• [CHALLENGE] Rewrite each line of the listing below, changing every "colour" to "color" and leaving everything else as it is.

• [DATA ROWS]
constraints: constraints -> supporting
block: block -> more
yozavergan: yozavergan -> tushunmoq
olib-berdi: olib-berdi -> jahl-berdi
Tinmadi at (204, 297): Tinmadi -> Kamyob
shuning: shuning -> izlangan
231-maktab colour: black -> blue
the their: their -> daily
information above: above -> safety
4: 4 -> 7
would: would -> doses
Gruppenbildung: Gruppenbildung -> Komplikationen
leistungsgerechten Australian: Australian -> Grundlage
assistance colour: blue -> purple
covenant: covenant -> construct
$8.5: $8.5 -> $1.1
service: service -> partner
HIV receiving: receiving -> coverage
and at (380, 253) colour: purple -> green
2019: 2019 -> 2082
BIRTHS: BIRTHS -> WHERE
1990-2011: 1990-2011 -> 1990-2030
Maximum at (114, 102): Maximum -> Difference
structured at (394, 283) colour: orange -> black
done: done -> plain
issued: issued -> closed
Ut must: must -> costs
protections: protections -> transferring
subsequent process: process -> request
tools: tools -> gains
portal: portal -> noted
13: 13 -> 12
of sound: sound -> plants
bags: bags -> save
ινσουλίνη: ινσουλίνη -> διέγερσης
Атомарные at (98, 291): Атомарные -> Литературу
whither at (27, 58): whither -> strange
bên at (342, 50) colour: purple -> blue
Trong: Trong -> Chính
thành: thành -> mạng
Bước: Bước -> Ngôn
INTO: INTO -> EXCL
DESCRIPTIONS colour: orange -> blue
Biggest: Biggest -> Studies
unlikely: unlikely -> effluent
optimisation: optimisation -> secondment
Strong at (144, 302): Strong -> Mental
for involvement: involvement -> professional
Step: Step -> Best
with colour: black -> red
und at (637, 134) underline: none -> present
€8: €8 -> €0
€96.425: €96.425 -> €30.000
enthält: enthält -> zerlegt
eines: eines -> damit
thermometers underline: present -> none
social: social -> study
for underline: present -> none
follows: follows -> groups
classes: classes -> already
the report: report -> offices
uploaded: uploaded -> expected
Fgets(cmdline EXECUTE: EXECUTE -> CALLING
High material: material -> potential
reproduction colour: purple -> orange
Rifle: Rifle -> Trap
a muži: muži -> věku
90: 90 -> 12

• [ANSWER TO THE PROBLEM]
constraints: constraints -> supporting
block: block -> more
yozavergan: yozavergan -> tushunmoq
olib-berdi: olib-berdi -> jahl-berdi
Tinmadi at (204, 297): Tinmadi -> Kamyob
shuning: shuning -> izlangan
231-maktab color: black -> blue
the their: their -> daily
information above: above -> safety
4: 4 -> 7
would: would -> doses
Gruppenbildung: Gruppenbildung -> Komplikationen
leistungsgerechten Australian: Australian -> Grundlage
assistance color: blue -> purple
covenant: covenant -> construct
$8.5: $8.5 -> $1.1
service: service -> partner
HIV receiving: receiving -> coverage
and at (380, 253) color: purple -> green
2019: 2019 -> 2082
BIRTHS: BIRTHS -> WHERE
1990-2011: 1990-2011 -> 1990-2030
Maximum at (114, 102): Maximum -> Difference
structured at (394, 283) color: orange -> black
done: done -> plain
issued: issued -> closed
Ut must: must -> costs
protections: protections -> transferring
subsequent process: process -> request
tools: tools -> gains
portal: portal -> noted
13: 13 -> 12
of sound: sound -> plants
bags: bags -> save
ινσουλίνη: ινσουλίνη -> διέγερσης
Атомарные at (98, 291): Атомарные -> Литературу
whither at (27, 58): whither -> strange
bên at (342, 50) color: purple -> blue
Trong: Trong -> Chính
thành: thành -> mạng
Bước: Bước -> Ngôn
INTO: INTO -> EXCL
DESCRIPTIONS color: orange -> blue
Biggest: Biggest -> Studies
unlikely: unlikely -> effluent
optimisation: optimisation -> secondment
Strong at (144, 302): Strong -> Mental
for involvement: involvement -> professional
Step: Step -> Best
with color: black -> red
und at (637, 134) underline: none -> present
€8: €8 -> €0
€96.425: €96.425 -> €30.000
enthält: enthält -> zerlegt
eines: eines -> damit
thermometers underline: present -> none
social: social -> study
for underline: present -> none
follows: follows -> groups
classes: classes -> already
the report: report -> offices
uploaded: uploaded -> expected
Fgets(cmdline EXECUTE: EXECUTE -> CALLING
High material: material -> potential
reproduction color: purple -> orange
Rifle: Rifle -> Trap
a muži: muži -> věku
90: 90 -> 12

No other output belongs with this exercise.